### [Tekstgedeelte]

+--

De waard: meer dan een gastheer alleen

Zedeprinten Startpagina <<< De waard (Inleiding) <<< De waard (vertaling) <<<


Een goede waard was de steun en toeverlaat van zijn gasten uit het buitenland, een verlengstuk van de overheid in zijn eigen stad en een geziene gastheer voor zijn medeburgers.

 

Gemêleerd

Een Haagse herberg in de tijd van Huygens bood een gemêleerde aanblik. Er zaten kooplieden uit alle delen van de Republiek, naar Den Haag getrokken om handel te drijven. Er waren reizigers – bijvoorbeeld: toeristen en diplomaten - uit het buitenland, vele dagreizen van huis en haard, die hier logies vonden. Maar er zaten ook Hagenaars in de gelagkamer, die een maaltijd gebruikten en daarna een goed glas wijn dronken.

Misschien werd er na het avondeten gedanst en gemusiceerd, gedobbeld en gekaart. En zou dat in de loop van de avond leiden tot vechtpartijen waarbij de waard tussen beide moest komen. Een mes was snel getrokken in het vuur van het spel en onder invloed van al te veel genoten biertjes en wijntjes.

Ook werd er handel gedreven in de herberg. Reizende kooplieden hielden zakenbesprekingen in de gelagkamer. Onroerend goed verwisselde er van eigenaar; de waard trad vaak op als getuige of zelfs als makelaar.

 

Gezinshoofden

In het middelpunt van al die bedrijvigheid stond de waard – of de waardin, want het houden van een herberg behoorde in de 17e eeuw tot de beroepen die ook door een vrouw uitgeoefend konden worden. Veel herbergiers werden bij hun zware, vaak hectische werk bijgestaan door hun echtgenote. Er waren echter ook alleenstaande vrouwen die een herberg dreven.

Waard en waardin waren vader en moeder van een snel van samenstelling veranderend huisgezin, zoals Huygens schrijft. Ze boden de vreemdeling meer dan voedsel en onderdak: goede raad, bescherming en soms bemiddeling bij conflicten.

 

Waard en overheid

Een goede waard stond in hoog aanzien. In sommige steden telde zijn getuigenis even zwaar als die van twee burgers. Veel waarden hadden een functie in het stadsbestuur; sommige schopten het zelfs tot burgemeester.

+--

### [Ruwe rijen]
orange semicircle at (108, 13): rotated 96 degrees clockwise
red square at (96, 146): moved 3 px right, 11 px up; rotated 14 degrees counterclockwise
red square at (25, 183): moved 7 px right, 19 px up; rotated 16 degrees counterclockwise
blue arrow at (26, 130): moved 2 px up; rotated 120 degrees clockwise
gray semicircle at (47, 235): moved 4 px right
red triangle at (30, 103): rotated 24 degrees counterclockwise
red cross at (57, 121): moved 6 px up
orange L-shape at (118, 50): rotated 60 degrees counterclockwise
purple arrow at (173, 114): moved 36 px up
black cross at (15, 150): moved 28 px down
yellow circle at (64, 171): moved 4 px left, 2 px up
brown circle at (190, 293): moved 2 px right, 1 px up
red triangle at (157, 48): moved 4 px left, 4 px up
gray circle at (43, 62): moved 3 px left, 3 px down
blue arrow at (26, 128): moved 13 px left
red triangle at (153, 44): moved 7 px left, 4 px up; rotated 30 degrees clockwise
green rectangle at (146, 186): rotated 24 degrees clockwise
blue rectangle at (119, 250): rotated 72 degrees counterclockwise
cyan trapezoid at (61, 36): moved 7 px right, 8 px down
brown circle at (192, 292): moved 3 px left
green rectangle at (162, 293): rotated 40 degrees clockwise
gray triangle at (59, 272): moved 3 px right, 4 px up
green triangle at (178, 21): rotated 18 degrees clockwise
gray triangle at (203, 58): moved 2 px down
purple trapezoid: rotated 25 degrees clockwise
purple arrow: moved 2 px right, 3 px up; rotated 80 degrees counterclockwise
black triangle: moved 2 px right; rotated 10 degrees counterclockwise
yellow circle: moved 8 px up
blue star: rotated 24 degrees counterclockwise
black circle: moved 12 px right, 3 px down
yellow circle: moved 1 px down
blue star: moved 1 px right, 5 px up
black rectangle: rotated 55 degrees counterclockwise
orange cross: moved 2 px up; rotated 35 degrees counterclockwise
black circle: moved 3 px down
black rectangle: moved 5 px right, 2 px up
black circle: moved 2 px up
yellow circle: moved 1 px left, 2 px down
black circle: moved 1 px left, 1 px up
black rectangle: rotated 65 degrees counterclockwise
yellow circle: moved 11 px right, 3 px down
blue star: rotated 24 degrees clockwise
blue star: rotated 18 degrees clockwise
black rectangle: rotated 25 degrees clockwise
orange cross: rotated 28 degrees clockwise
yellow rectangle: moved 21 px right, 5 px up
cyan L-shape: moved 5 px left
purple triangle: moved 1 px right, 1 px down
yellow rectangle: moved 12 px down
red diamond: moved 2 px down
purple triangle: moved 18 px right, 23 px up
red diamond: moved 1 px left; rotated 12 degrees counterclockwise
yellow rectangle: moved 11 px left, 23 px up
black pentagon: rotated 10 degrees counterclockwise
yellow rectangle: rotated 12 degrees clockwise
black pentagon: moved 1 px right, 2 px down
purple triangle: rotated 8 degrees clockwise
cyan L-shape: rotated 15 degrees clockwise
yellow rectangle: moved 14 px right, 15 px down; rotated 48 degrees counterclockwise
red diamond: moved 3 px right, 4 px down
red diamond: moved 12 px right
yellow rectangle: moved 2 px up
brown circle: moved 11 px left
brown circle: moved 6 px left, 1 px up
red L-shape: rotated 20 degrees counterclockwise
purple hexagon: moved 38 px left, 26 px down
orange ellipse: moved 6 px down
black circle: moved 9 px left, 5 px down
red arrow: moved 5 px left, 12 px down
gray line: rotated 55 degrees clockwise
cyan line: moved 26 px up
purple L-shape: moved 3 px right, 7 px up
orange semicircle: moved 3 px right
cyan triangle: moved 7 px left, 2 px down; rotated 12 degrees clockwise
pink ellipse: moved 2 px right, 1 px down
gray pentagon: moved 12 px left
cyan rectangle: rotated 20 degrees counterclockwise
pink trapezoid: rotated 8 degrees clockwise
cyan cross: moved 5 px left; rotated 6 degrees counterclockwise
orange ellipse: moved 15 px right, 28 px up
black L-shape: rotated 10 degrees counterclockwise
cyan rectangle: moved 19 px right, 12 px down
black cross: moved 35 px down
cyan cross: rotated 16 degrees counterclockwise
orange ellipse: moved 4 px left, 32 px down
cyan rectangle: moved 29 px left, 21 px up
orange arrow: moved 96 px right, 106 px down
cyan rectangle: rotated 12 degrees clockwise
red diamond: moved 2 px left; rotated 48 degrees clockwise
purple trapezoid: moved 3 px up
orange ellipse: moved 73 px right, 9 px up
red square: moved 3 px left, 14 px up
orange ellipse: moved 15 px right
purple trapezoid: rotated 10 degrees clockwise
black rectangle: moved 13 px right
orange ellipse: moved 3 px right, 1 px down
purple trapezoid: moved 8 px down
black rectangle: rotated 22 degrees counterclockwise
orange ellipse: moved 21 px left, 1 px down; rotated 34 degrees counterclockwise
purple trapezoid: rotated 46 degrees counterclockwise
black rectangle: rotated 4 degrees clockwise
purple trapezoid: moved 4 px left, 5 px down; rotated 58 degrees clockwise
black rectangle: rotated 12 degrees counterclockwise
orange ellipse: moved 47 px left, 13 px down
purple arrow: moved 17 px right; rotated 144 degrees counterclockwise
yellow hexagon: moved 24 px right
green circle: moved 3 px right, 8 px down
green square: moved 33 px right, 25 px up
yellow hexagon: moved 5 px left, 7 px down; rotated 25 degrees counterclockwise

+--

### [Opdrachten]
(A) Hoe zwaar telde volgens de tekst over de waard in sommige steden de getuigenis van een goede waard?
(B) Toon alstublieft elke rij waarin het woord "green" voorkomt. Hoofdletters en kleine letters tellen mee.
De tekst over de waard en de rijen hebben niets met elkaar te maken.

### [Antwoorden]
(A) Even zwaar als die van twee burgers.

(B)
green rectangle at (146, 186): rotated 24 degrees clockwise
green rectangle at (162, 293): rotated 40 degrees clockwise
green triangle at (178, 21): rotated 18 degrees clockwise
green circle: moved 3 px right, 8 px down
green square: moved 33 px right, 25 px up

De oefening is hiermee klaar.